The encoder path stores intermediate feature maps (x1 through x4) for skip connections. The decoder receives both the upsampled features and the corresponding encoder features. The final 1×1 convolution maps to the desired number of output classes without changing spatial dimensions.

Training Example and Practical Usage

Here’s a complete training setup demonstrating U-Net for binary segmentation:

import torch.optim as optim
from torch.utils.data import DataLoader

# Initialize model
device = torch.device('cuda' if torch.cuda.is_available() else 'cpu')
model = UNet(n_channels=3, n_classes=1, bilinear=True).to(device)

# Loss and optimizer
criterion = nn.BCEWithLogitsLoss()  # Binary segmentation
optimizer = optim.Adam(model.parameters(), lr=1e-4)

# Training loop
def train_epoch(model, dataloader, criterion, optimizer, device):
    model.train()
    epoch_loss = 0
    
    for batch_idx, (images, masks) in enumerate(dataloader):
        images = images.to(device)
        masks = masks.to(device)
        
        # Forward pass
        outputs = model(images)
        loss = criterion(outputs, masks)
        
        # Backward pass
        optimizer.zero_grad()
        loss.backward()
        optimizer.step()
        
        epoch_loss += loss.item()
    
    return epoch_loss / len(dataloader)

# Example usage
# Assuming you have a dataset that returns (image, mask) pairs
# train_dataset = YourSegmentationDataset(...)
# train_loader = DataLoader(train_dataset, batch_size=8, shuffle=True)

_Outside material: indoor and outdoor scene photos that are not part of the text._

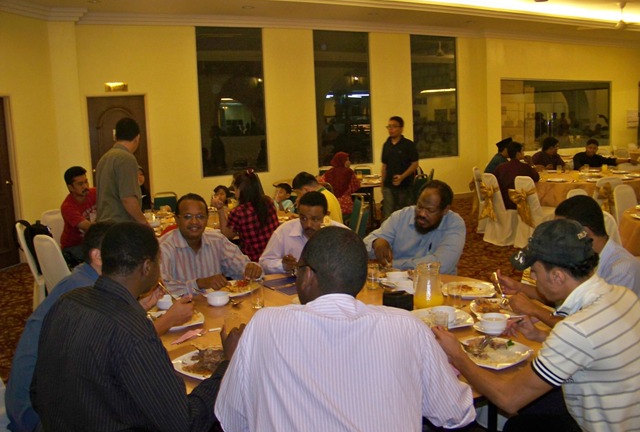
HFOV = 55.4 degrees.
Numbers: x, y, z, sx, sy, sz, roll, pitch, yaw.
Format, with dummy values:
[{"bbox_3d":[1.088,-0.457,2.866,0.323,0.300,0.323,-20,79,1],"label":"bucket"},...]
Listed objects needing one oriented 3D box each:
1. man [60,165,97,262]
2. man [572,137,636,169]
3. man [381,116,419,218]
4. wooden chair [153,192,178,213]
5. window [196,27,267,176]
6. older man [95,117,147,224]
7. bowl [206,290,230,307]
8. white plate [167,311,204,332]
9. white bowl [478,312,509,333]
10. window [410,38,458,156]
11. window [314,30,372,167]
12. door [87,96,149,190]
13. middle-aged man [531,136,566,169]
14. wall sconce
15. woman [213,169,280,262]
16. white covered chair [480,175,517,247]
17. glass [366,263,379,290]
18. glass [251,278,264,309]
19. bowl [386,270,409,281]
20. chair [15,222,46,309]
[{"bbox_3d":[-1.890,0.208,5.343,0.750,1.300,0.520,2,9,30],"label":"man"},{"bbox_3d":[4.357,-0.564,9.391,0.920,1.260,0.650,-1,8,8],"label":"man"},{"bbox_3d":[0.956,-0.367,7.267,0.490,1.660,0.320,1,9,25],"label":"man"},{"bbox_3d":[-1.908,0.094,7.757,0.410,0.850,0.490,-6,9,-25],"label":"wooden chair"},{"bbox_3d":[-1.442,-1.898,10.171,1.155,2.410,0.120,-7,9,-27],"label":"window"},{"bbox_3d":[-1.617,0.063,5.049,0.470,1.750,0.340,4,10,36],"label":"older man"},{"bbox_3d":[-0.491,0.413,2.949,0.109,0.054,0.109,-2,8,0],"label":"bowl"},{"bbox_3d":[-0.600,0.438,2.570,0.250,0.022,0.250,-7,9,-27],"label":"white plate"},{"bbox_3d":[0.646,0.400,2.260,0.100,0.052,0.100,-2,8,0],"label":"white bowl"},{"bbox_3d":[2.247,-2.312,11.873,1.150,2.380,0.100,-7,9,-28],"label":"window"},{"bbox_3d":[0.444,-2.127,11.141,1.142,2.389,0.120,-7,9,-27],"label":"window"},{"bbox_3d":[-2.985,-0.715,9.202,0.900,2.140,0.070,-7,9,-28],"label":"door"},{"bbox_3d":[3.620,-0.524,9.228,0.700,1.290,0.500,4,10,38],"label":"middle-aged man"},{"bbox_3d":[-3.067,-1.943,9.237,0.334,0.134,0.100,-7,9,-27],"label":"wall sconce"},{"bbox_3d":[-0.582,0.260,4.819,0.500,1.240,0.680,-7,9,-30],"label":"woman"},{"bbox_3d":[2.434,-0.123,7.782,0.550,0.910,0.450,-4,8,-10],"label":"white covered chair"},{"bbox_3d":[0.261,0.298,2.980,0.060,0.122,0.060,-2,8,0],"label":"glass"},{"bbox_3d":[-0.283,0.353,2.760,0.060,0.123,0.060,-2,8,0],"label":"glass"},{"bbox_3d":[0.406,0.335,3.166,0.113,0.052,0.113,-2,8,0],"label":"bowl"},{"bbox_3d":[-2.210,0.504,5.042,0.560,0.930,0.450,-6,9,-25],"label":"chair"}]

# for epoch in range(num_epochs):
#     loss = train_epoch(model, train_loader, criterion, optimizer, device)
#     print(f'Epoch {epoch+1}, Loss: {loss:.4f}')

For multi-class segmentation, swap BCEWithLogitsLoss for CrossEntropyLoss and set n_classes to your number of classes. The model outputs raw logits—apply torch.sigmoid() for binary or torch.softmax() for multi-class predictions during inference.

Use learning rate scheduling and data augmentation for better results. The original paper emphasizes aggressive augmentation—random rotations, elastic deformations, and intensity shifts help the model generalize from limited training data.

U-Net’s modular design makes it easy to modify. Try adjusting the initial feature count, adding dropout for regularization, or experimenting with different normalization techniques. The architecture’s flexibility is why it remains a go-to choice for segmentation tasks nearly a decade after publication.